Travail demandé: Recopiez mot pour mot, dans l'extrait ci-dessous sur les nouvelles formes d'économie, tout ce qui va de "Une consultation vient" jusqu'à "voir plus clair.".

Extrait du document:
Une consultation vient d’être lancée par le gouvernement afin d’établir une feuille de route nationale pour l’économie circulaire. Dans le même temps, l’économie sociale et solidaire (ESS) est à l’honneur. En novembre, pour la dixième année consécutive, l’ESS est célébrée un mois durant partout en France. Une initiative publique propose de faire “découvrir une économie qui a du sens”. Mais au fait, quel est le sens de ces expressions qui visent à présenter l’économie sous un jour nouveau ? Économie(s) sociale, solidaire, collaborative ou encore circulaire : on essaie d’y voir plus clair.

L’économie sociale et solidaire

L'ESS s’est progressivement imposée dans les discours des responsables politiques au point de devenir incontournable. Il semble désormais difficile de parler d’évolution du monde économique sans évoquer cette forme particulière d’activité. En tout état de cause, il ne s’agit pas d’un épiphénomène : avec quelque 2,38 millions de salariés en France, soit près de 13 % des emplois privés, l’ESS constitue un pan significatif de l’économie.

Données présentées:
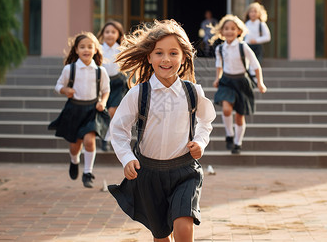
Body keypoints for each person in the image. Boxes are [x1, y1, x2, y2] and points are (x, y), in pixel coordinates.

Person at [108, 19, 216, 242]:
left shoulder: (192, 91)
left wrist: (200, 142)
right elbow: (118, 129)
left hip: (184, 172)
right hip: (148, 174)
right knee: (160, 237)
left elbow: (207, 121)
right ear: (149, 57)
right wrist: (127, 158)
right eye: (159, 53)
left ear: (184, 57)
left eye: (173, 53)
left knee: (183, 228)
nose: (166, 59)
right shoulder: (139, 93)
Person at [48, 32, 110, 188]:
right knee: (75, 146)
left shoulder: (100, 71)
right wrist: (65, 91)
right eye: (82, 47)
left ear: (96, 49)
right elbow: (58, 86)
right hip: (74, 110)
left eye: (90, 46)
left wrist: (102, 102)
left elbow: (106, 90)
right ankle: (74, 161)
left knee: (89, 141)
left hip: (92, 110)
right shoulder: (70, 69)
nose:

Résultat obtenu:
Une consultation vient d’être lancée par le gouvernement afin d’établir une feuille de route nationale pour l’économie circulaire. Dans le même temps, l’économie sociale et solidaire (ESS) est à l’honneur. En novembre, pour la dixième année consécutive, l’ESS est célébrée un mois durant partout en France. Une initiative publique propose de faire “découvrir une économie qui a du sens”. Mais au fait, quel est le sens de ces expressions qui visent à présenter l’économie sous un jour nouveau ? Économie(s) sociale, solidaire, collaborative ou encore circulaire : on essaie d’y voir plus clair.